2023 Summer Workshops

What is the end of a poem? What is its function? What makes one ending stronger than another? What do you do with a line you think “would make a good ending of a poem” that you have yet to write or perhaps even to conceive of? How does the end of a poem differ from the end of a collection? Can, even should, we consider them relational? When should you sacrifice sense or accretion in your poem for a randomly great ending? Do poems even really end? If so, why? This workshop concerns the effect and idea of the end of a poem as both protagonist and antagonist of your own writing. We will study poems, in finished form and midst revision, from antiquity to the present in concert with your own poems in an intensive inquiry into the power, the glory and the myth of the end.
Biography
Rowan Ricardo Phillips is an award-winning poet and essayist.

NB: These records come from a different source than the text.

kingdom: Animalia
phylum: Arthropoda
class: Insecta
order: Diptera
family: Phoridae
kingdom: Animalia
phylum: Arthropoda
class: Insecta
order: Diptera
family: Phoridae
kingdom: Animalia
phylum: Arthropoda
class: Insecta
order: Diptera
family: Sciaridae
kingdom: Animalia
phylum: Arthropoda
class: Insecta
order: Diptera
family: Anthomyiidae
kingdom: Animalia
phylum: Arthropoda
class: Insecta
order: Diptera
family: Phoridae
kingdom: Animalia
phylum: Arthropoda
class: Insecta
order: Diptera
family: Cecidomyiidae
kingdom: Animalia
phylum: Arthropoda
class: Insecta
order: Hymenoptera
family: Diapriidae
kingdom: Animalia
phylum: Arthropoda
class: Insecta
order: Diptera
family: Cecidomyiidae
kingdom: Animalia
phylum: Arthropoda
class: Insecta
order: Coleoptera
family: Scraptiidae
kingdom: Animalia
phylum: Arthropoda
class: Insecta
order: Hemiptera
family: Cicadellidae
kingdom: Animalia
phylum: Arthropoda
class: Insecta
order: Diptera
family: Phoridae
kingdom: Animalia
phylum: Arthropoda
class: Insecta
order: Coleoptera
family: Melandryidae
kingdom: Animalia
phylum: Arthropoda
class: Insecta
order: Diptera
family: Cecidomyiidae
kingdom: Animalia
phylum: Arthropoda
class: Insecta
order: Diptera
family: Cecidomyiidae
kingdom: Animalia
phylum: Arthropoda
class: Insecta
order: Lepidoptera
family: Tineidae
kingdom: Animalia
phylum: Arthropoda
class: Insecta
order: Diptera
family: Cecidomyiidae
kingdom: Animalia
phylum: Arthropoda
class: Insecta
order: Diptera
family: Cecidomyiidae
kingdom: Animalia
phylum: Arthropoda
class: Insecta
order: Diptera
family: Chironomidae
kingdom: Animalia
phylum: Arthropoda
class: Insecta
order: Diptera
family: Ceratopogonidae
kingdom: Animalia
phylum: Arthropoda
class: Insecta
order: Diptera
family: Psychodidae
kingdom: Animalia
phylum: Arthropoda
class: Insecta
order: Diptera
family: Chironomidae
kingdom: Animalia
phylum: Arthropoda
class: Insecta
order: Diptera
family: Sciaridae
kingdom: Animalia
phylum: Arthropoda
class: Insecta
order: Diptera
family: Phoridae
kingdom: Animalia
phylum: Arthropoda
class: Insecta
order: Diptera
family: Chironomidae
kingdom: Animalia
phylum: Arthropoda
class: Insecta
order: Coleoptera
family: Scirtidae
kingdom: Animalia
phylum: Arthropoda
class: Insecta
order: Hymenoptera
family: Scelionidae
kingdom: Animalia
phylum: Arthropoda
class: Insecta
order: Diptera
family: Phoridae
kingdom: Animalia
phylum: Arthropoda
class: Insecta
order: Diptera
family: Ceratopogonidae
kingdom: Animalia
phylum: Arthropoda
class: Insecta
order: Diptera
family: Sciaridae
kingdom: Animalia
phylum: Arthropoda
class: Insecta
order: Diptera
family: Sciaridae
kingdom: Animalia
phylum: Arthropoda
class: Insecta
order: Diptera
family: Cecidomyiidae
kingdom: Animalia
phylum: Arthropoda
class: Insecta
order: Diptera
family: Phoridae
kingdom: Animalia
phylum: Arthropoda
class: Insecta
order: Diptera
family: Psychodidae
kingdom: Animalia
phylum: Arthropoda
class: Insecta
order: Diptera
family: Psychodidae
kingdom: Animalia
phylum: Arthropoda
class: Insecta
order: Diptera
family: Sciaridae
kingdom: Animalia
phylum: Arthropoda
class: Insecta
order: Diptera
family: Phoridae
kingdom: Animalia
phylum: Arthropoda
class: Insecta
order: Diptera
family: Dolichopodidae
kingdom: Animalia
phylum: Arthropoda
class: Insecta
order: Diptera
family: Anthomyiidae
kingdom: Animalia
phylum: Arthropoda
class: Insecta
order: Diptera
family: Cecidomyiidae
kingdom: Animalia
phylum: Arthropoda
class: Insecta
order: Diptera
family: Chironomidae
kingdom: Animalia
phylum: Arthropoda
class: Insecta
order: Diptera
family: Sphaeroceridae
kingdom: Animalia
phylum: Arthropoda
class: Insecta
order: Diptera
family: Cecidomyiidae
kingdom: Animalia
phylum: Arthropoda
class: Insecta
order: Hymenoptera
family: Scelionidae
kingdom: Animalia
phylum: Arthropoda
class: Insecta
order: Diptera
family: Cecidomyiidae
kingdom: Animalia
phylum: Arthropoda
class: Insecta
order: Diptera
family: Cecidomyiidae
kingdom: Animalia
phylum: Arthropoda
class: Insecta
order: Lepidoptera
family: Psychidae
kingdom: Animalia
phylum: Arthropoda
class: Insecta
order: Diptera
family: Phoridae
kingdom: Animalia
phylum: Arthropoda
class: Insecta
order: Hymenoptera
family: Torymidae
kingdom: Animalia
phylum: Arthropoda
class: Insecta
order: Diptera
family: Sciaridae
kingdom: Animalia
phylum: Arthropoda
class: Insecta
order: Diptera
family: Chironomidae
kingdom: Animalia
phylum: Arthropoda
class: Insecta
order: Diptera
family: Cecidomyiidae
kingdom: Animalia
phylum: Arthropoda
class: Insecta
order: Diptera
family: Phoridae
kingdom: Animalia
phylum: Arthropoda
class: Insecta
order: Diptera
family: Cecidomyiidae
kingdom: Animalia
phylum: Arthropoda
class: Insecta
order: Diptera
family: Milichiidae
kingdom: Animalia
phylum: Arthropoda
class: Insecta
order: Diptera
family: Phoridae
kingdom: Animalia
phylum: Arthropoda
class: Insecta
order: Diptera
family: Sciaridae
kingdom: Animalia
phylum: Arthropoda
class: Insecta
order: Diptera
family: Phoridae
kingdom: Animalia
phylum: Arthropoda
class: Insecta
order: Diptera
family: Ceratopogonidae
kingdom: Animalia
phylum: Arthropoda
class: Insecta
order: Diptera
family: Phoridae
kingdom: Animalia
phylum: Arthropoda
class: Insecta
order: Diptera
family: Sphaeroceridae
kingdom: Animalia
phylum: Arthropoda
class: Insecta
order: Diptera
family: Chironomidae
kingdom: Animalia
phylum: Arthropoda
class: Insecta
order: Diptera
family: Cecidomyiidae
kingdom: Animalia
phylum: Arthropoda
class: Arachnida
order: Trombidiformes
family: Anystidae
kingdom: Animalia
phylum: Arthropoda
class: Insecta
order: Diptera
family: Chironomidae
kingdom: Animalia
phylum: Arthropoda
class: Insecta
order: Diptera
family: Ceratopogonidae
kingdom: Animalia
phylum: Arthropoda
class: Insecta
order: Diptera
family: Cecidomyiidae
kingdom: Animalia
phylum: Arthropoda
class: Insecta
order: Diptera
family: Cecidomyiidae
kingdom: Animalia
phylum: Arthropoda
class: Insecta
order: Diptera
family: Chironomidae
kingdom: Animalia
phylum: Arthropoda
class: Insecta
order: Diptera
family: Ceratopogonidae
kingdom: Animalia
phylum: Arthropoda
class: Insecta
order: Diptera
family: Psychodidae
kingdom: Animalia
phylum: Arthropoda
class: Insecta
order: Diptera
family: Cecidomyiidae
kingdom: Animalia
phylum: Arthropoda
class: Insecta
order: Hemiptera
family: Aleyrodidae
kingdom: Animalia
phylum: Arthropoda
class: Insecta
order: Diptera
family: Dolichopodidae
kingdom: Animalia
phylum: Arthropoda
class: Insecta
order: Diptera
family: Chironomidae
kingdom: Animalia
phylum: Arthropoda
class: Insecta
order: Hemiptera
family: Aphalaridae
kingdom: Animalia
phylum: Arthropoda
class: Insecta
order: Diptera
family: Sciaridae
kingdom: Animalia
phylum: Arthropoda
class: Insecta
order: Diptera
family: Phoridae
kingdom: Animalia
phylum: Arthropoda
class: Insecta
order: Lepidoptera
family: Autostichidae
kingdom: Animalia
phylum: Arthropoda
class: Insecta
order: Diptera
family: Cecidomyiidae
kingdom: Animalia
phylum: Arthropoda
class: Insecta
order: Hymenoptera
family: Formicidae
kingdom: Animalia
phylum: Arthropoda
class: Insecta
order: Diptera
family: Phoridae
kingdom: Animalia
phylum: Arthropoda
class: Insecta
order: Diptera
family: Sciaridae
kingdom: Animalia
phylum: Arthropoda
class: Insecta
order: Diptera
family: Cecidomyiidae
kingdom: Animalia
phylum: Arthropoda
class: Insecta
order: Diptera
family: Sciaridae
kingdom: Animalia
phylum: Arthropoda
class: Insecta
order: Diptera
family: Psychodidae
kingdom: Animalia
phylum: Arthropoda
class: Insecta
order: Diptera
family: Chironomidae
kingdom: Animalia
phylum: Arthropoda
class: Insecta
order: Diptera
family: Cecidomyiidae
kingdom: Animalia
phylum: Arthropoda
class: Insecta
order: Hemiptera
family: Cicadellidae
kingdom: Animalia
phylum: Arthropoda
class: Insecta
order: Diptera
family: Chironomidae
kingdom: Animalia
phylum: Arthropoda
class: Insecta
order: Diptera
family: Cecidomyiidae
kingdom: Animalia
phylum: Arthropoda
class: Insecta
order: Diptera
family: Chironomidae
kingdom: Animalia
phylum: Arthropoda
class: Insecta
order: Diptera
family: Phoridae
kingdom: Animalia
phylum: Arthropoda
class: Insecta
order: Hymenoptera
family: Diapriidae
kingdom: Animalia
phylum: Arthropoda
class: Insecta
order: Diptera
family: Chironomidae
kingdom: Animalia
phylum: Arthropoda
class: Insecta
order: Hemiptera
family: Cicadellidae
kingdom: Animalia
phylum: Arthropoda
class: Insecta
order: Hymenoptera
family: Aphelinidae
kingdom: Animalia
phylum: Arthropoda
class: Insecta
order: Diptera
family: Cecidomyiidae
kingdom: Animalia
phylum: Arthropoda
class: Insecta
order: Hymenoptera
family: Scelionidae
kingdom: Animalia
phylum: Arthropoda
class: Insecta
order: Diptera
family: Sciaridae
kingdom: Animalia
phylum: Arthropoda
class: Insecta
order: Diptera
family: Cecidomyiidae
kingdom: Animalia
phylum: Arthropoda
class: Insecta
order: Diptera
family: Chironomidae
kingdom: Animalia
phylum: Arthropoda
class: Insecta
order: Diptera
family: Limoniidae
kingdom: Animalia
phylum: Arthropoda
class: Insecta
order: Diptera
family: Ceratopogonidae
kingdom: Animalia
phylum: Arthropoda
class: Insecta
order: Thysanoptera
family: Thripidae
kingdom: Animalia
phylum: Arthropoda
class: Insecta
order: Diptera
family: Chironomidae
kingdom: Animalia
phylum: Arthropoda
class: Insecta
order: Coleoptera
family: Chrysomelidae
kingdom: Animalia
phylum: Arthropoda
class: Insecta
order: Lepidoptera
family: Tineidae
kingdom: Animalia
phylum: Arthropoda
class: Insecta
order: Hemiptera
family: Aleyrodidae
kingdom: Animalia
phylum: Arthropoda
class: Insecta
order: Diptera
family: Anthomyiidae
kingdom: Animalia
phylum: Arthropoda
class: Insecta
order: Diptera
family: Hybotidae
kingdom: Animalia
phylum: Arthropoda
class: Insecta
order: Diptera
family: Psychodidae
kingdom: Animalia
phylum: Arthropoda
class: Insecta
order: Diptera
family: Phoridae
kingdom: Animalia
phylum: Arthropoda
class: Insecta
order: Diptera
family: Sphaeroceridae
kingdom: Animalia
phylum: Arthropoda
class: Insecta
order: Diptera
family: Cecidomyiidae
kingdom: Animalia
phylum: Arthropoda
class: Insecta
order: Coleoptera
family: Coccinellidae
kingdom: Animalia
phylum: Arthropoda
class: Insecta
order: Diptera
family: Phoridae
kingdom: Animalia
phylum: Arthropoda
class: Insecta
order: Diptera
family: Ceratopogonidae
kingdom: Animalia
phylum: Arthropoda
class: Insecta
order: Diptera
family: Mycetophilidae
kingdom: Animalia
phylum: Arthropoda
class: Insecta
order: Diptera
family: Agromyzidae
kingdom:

His writing appears in The New York Times Magazine, The New Yorker, The Paris Review, and other national and international publications. He has been awarded a Guggenheim Fellowship, the Nicolás Guillén Outstanding Book Award, the Anisfield-Wolf Book Award, the PEN/ESPN Award for Literary Sports Writing, the PEN/Joyce Osterweil Award for Poetry, a Whiting Award, and the GLCA New Writers Award. He has also been a finalist for the Griffin Poetry Prize, the National Book Award, and the Los Angeles Times Book Prize.